## TASK DETAILS
Arrange the lines of text from all the records below as one numbered list, skipping any blank lines. Leave the pictures out of your answer.

## RECORDS SHOWN

● ● ● ●

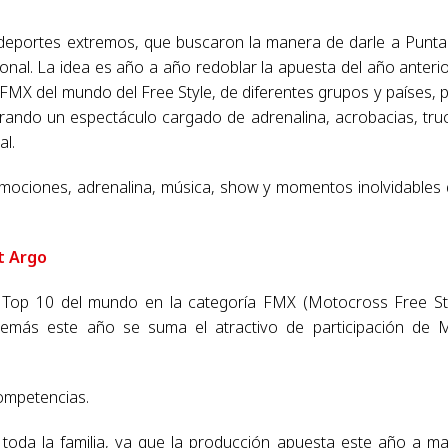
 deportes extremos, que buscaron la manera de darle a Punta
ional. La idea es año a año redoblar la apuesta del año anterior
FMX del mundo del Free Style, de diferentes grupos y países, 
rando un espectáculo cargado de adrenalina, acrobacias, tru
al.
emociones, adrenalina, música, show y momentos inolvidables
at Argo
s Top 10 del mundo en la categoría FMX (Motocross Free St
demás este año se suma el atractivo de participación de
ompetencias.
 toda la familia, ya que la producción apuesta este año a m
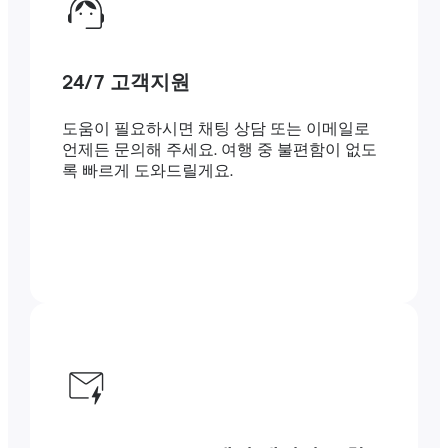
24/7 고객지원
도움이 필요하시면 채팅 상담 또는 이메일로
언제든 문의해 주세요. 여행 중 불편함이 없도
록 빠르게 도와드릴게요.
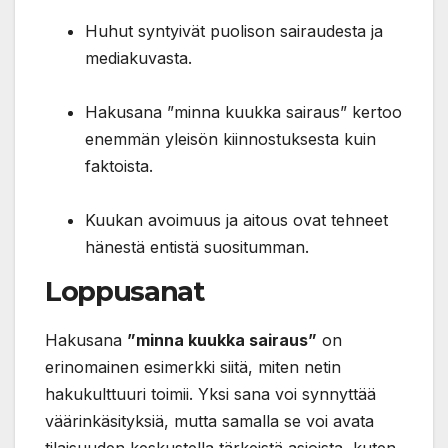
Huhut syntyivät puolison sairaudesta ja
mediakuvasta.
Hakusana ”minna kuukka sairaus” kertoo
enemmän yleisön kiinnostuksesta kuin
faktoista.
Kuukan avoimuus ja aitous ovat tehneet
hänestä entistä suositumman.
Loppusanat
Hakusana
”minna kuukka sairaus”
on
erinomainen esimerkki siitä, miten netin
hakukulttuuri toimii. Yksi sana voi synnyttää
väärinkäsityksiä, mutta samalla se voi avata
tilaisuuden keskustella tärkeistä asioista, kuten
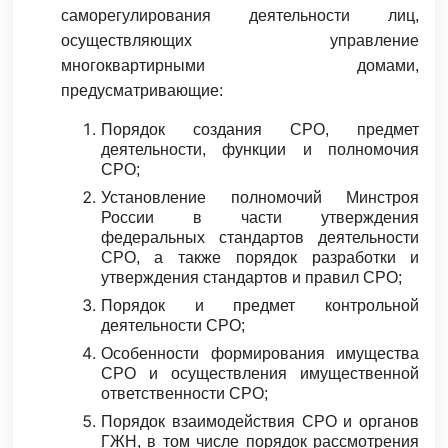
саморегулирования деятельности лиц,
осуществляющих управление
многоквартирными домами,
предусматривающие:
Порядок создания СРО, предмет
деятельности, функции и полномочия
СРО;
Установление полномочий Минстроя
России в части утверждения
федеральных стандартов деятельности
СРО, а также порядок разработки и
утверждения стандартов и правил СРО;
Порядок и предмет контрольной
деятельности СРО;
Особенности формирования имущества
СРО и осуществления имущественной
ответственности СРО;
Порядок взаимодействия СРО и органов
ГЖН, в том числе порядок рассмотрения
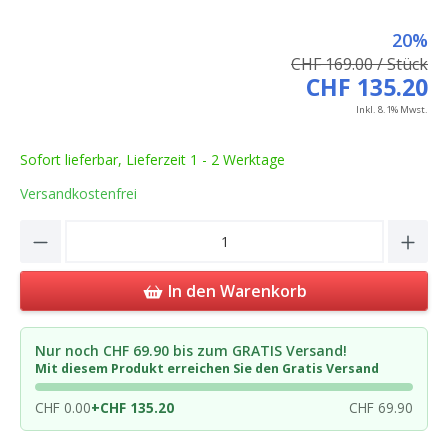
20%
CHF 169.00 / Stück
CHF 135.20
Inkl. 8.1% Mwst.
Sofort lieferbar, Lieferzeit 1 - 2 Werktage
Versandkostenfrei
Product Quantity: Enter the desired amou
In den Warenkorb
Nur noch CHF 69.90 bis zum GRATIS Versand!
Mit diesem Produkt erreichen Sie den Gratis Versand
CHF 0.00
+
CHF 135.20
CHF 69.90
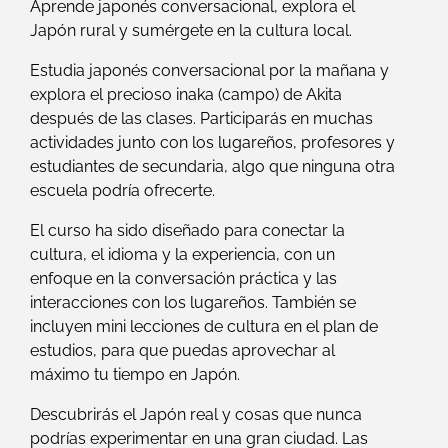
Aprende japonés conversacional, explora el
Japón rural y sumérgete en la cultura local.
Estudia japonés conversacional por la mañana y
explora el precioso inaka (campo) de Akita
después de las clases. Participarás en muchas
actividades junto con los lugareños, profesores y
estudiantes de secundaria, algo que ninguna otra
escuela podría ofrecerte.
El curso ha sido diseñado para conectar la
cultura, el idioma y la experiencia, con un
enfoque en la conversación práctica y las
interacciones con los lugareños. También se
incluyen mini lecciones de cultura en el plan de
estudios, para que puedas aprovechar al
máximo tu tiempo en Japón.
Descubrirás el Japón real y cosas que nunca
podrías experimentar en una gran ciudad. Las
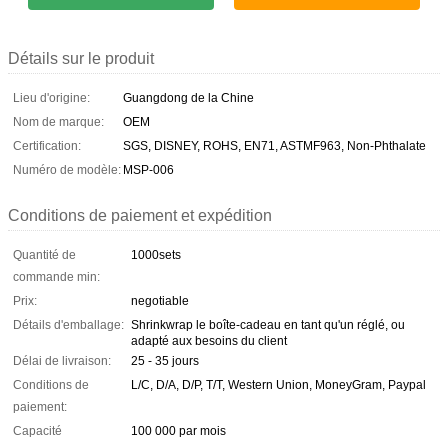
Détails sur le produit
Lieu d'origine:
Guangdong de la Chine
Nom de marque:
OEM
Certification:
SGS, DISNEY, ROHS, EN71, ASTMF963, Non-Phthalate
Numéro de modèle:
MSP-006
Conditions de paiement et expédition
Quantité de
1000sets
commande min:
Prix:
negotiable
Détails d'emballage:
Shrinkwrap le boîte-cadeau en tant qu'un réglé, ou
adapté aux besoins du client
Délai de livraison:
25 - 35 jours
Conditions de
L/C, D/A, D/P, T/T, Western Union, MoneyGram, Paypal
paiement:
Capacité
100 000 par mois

● ● ● ●

## FINISHED TASK
1.  deportes extremos, que buscaron la manera de darle a Punta
2. ional. La idea es año a año redoblar la apuesta del año anterior
3. FMX del mundo del Free Style, de diferentes grupos y países, 
4. rando un espectáculo cargado de adrenalina, acrobacias, tru
5. al.
6. emociones, adrenalina, música, show y momentos inolvidables
7. at Argo
8. s Top 10 del mundo en la categoría FMX (Motocross Free St
9. demás este año se suma el atractivo de participación de
10. ompetencias.
11.  toda la familia, ya que la producción apuesta este año a m
12. 24/7 고객지원
13. 도움이 필요하시면 채팅 상담 또는 이메일로
14. 언제든 문의해 주세요. 여행 중 불편함이 없도
15. 록 빠르게 도와드릴게요.
16. Huhut syntyivät puolison sairaudesta ja
17. mediakuvasta.
18. Hakusana ”minna kuukka sairaus” kertoo
19. enemmän yleisön kiinnostuksesta kuin
20. faktoista.
21. Kuukan avoimuus ja aitous ovat tehneet
22. hänestä entistä suositumman.
23. Loppusanat
24. Hakusana
25. ”minna kuukka sairaus”
26. on
27. erinomainen esimerkki siitä, miten netin
28. hakukulttuuri toimii. Yksi sana voi synnyttää
29. väärinkäsityksiä, mutta samalla se voi avata
30. tilaisuuden keskustella tärkeistä asioista, kuten
31. саморегулирования деятельности лиц,
32. осуществляющих управление
33. многоквартирными домами,
34. предусматривающие:
35. Порядок создания СРО, предмет
36. деятельности, функции и полномочия
37. СРО;
38. Установление полномочий Минстроя
39. России в части утверждения
40. федеральных стандартов деятельности
41. СРО, а также порядок разработки и
42. утверждения стандартов и правил СРО;
43. Порядок и предмет контрольной
44. деятельности СРО;
45. Особенности формирования имущества
46. СРО и осуществления имущественной
47. ответственности СРО;
48. Порядок взаимодействия СРО и органов
49. ГЖН, в том числе порядок рассмотрения
50. 20%
51. CHF 169.00 / Stück
52. CHF 135.20
53. Inkl. 8.1% Mwst.
54. Sofort lieferbar, Lieferzeit 1 - 2 Werktage
55. Versandkostenfrei
56. Product Quantity: Enter the desired amou
57. In den Warenkorb
58. Nur noch CHF 69.90 bis zum GRATIS Versand!
59. Mit diesem Produkt erreichen Sie den Gratis Versand
60. CHF 0.00
61. +
62. CHF 135.20
63. CHF 69.90
64. Aprende japonés conversacional, explora el
65. Japón rural y sumérgete en la cultura local.
66. Estudia japonés conversacional por la mañana y
67. explora el precioso inaka (campo) de Akita
68. después de las clases. Participarás en muchas
69. actividades junto con los lugareños, profesores y
70. estudiantes de secundaria, algo que ninguna otra
71. escuela podría ofrecerte.
72. El curso ha sido diseñado para conectar la
73. cultura, el idioma y la experiencia, con un
74. enfoque en la conversación práctica y las
75. interacciones con los lugareños. También se
76. incluyen mini lecciones de cultura en el plan de
77. estudios, para que puedas aprovechar al
78. máximo tu tiempo en Japón.
79. Descubrirás el Japón real y cosas que nunca
80. podrías experimentar en una gran ciudad. Las
81. Détails sur le produit
82. Lieu d'origine:
83. Guangdong de la Chine
84. Nom de marque:
85. OEM
86. Certification:
87. SGS, DISNEY, ROHS, EN71, ASTMF963, Non-Phthalate
88. Numéro de modèle:
89. MSP-006
90. Conditions de paiement et expédition
91. Quantité de
92. 1000sets
93. commande min:
94. Prix:
95. negotiable
96. Détails d'emballage:
97. Shrinkwrap le boîte-cadeau en tant qu'un réglé, ou
98. adapté aux besoins du client
99. Délai de livraison:
100. 25 - 35 jours
101. Conditions de
102. L/C, D/A, D/P, T/T, Western Union, MoneyGram, Paypal
103. paiement:
104. Capacité
105. 100 000 par mois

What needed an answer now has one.